Pintuck Top Tutorial


 Sometimes when I'm working on a project I'll jot down notes on a paper, you know, just in case I decide to write up a tutorial. When I started this maternity dress in the summer I thought that I'd share a full tutorial with you.  Well, half way through the project I realized there wasn't time, and I rushed to get the dress finished in time for a wedding.


I did however, have some photos and notes from the making of the bodice.  So seven months later, I'm sharing a few tips on creating the pintucks on the top, and finishing off the arms and neckline with elastic trim.


The bodice of the dress is basically a cropped cap sleeve top. You can find my notes and instructions on creating a cap sleeve t-shirt here.  I pulled out my go to cap sleeve pattern, and cropped it below the bust, resulting in an empire waisted dress.

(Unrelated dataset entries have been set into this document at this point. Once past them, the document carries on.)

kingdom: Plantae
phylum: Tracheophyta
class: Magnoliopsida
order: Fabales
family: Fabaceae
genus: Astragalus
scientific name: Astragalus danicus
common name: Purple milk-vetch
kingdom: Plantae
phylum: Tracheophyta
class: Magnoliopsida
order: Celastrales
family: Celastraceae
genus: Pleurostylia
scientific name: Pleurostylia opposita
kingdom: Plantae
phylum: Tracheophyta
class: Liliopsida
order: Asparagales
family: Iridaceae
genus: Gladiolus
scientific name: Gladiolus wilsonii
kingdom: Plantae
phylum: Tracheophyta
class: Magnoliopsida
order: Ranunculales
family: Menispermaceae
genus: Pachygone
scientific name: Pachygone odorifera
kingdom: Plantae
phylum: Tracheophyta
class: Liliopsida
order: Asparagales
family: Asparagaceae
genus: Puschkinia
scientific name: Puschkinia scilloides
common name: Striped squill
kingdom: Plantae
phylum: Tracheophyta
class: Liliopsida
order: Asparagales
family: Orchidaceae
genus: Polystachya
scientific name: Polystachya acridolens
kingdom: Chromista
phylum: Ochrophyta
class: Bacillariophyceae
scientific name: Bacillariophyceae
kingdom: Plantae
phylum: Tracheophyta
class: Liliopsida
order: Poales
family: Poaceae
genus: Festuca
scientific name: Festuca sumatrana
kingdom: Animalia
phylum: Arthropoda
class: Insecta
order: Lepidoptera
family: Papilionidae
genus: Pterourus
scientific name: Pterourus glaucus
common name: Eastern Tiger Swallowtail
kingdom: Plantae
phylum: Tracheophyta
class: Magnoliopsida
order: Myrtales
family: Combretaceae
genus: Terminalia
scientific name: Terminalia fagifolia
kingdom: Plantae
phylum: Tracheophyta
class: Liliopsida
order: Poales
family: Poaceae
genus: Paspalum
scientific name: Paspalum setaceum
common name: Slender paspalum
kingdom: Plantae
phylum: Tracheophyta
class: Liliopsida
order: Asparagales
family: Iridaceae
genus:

I then pulled out my ol' taylor's chalk, and began marking where I wanted my pintucks to sit on my front pattern piece.  Basically,  at the neckline, the pintucks sit 3/4" apart, at the bottom they flare out to be 1 1/2" apart.  The center pintuck is 4 1/2" long, the two to the side are 4", the two further out are 3 1/2" long, and the outermost pintucks are 3 " long.


Now I don't have any decent photos of the actual sewing of the pintucks, but I'll do my best to explain the process.

You will pick up your fabric, and fold the fabric along once of your pintuck marking lines.  Make sure that the wrong sides of your fabric are facing each other when the fabric is folded.  At this point it would be helpful to put a pin at the bottom of your pintuck  to indicate where your stopping point is.

Begin stitching at the top (neckline) of your tuck.  Stitch very close to the fold of the fabric, no more than 1/8" away from the edge.  When you get to the bottom of your pintuck you will then slightly alter the direction of your stitching line, so that you stitch off of the folded edge.  Backstitch to secure stitching, and clip the threads very close to the fabric.  You will repeat this step for each of your pintucks. When the fabric is unfolded a teeny tiny tuck is left.


 I used this same technique for the pintuck sunburst top, with an additional two pintucks on each side.  It is a really subtle embellishment that dresses up a plain top.


After finishing the pintucks, I sewed the front and back bodice pieces together at the shoulder seams.  I then serged the raw edges of the neckline and the arm holes.  I then measured the circumference of the neck opening, and the length of the sleeves.  

I then cut my elastic trim so that it was 3/4 the length of the sleeves and the circumference of the neck.
To attach the elastic trim to the sleeves, you will first want to find the center point of your elastic trim. Pin the right side of the elastic trim to the right side of your bodice pieces at the shoulder seams. Now stretch your elastic trim and pin the trim ends to the ends of your sleeves.  Stretch your elastic trim, and pin in along the length of the sleeve, taking care that the fabric and elastic are evenly distributed.


 Stitch down your elastic trim close the edge of the elastic (closest to the decorative edge. Once your trim is stitched in place, turn the trim toward the wrong side of the material and press.  Topstitch along the length of the sleeve, 1/8" away from the edge.

You will use this same basic technique to add the elastic trim to the neckline, the main difference being, that you will need to stitch the trim into a round prior to attachment.

*I guess if you really wanted to, you could attach the trim to the neckline prior to stitching both shoulder seams.  You could sew one shoulder seam, measure the length of the neckline, find the center point on the neckline, and then distribute the elastic trim.  


Once your trim is attached, you can then stitch the side seams of your top, and add a skirt to the base if you wish.